Having a son who aspires to be in the music business in some capacity, I try to stay up on things like the probability of “making it” and what you can do with a background in music if you don’t make it. First, I will note that I’m his biggest fan and want him to pursue his dream, whatever it may be. That’s the way my Daddy was, that’s the way I try to be. My Daddy always said, “We’ll figure it out.”
Speaking of musicians who thought they were down for the count, there have been quite a few who were knocked to the mat only to come back to be big successes. The Beatles were rejected in 1962 by Decca Records, being told that “Guitar groups are on their way out.” In 1954, the Grand Ole Opry kicked out a fellow and told him he’d better stick with driving trucks – Elvis Presley.
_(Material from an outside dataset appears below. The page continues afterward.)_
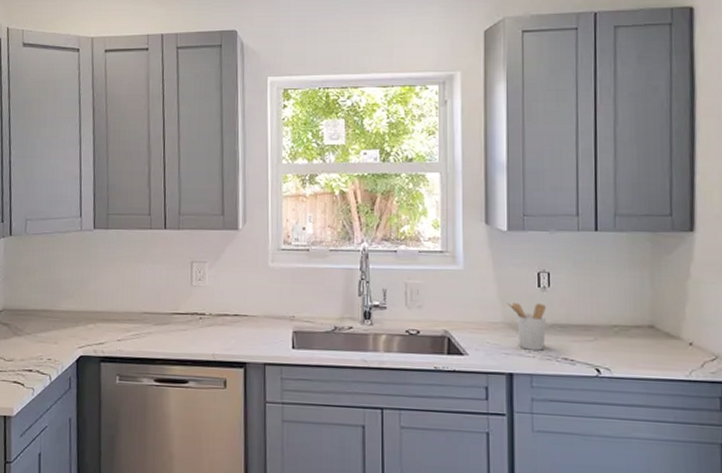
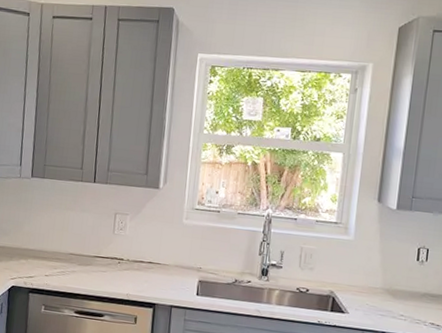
utensil holder: present [506,302,546,351] -> none [387,271,421,315]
In 1967, Jimi Hendrix was booed off the stage because the crowd wanted to see the headlining group, “The Monkees.”
The list goes on and on. Colbie Caillat auditioned twice and was rejected twice for “American Idol.” Another singer, Hillary Scott, tried twice to get on “American Idol,” but never made it past the preliminary rounds. You know Hillary and her band as “Lady Antebellum.”
The bottom line is rejection, failure and criticism are part of the music and recording business and it is the way you respond to them and learn from them that determines where you will go.
In 1960, a couple of fellows named Peter Kilham and Alan Bemis started a Rhode Island record label called “Droll Yankees.” They used their record label to preserve the humorous and often off-color stories unique to New England. I had no idea what the word “droll” meant until I looked it up. It means “having a humorous, whimsical or odd quality.” I don’t think these fellows did very well with their record label, because they found a better way of making a living.
They got into the bird business. They are known for their many different styles and in particular the “tubular” bird feeder which Peter invented in 1969. If you’ve seen bird feeders, you’ve seen the tubular ones which they say “revolutionized” bird feeder designs and continues to be an industry-wide best seller. Yes, I would like to have owned the patent on the tubular feeder.
Peter and Alan’s company, “Droll Yankees” bills itself as having “The World’s Best Bird Feeders.” I believe them. What impresses me is that they offer a lifetime warranty and will replace defective or squirrel-damaged parts.
That’s right, they say they will replace squirrel-damaged parts. I’ve had two plastic tubular bird feeders gnawed up by squirrels in the last six months. They weren’t Droll Yankees bird feeders though, so I was out of luck.
To say that I was happy to get one of these Droll Yankees bird feeders as a gift recently, would be an understatement. When I realized it was the “Yankee Flipper,” I couldn’t contain my emotions. First with a name like the “Yankee Flipper,” any good Southerner should be encouraged and perhaps play a Hank Williams Jr. song…
However, this Yankee Flipper, flips squirrels. Droll Yankees notes that it will “Send squirrels on a wild ride and keep them away from your bird feeder.” This thing has a motorized perch ring that is calibrated such that a bird can sit on it and eat seeds, but the weight of a squirrel causes a tornadic spin whipping the squirrel off the feeder, hopefully disorienting him in such a way that he stands drunk under the feeder and is an easy target. No, I haven’t taken aim at any drunk squirrels yet, I’m still waiting on them to find my new feeder.
The birds have found it and are happy with it. The squirrels seem to be curious and quite possibly have planned attacks while I’m at work. I do sleep a little better knowing I have that lifetime guarantee against squirrel damage. If only I could get that for my house.
So some folks start off spinning records and end up spinning squirrels. I like success stories and I can’t wait to see a squirrel trying to hang on for dear life.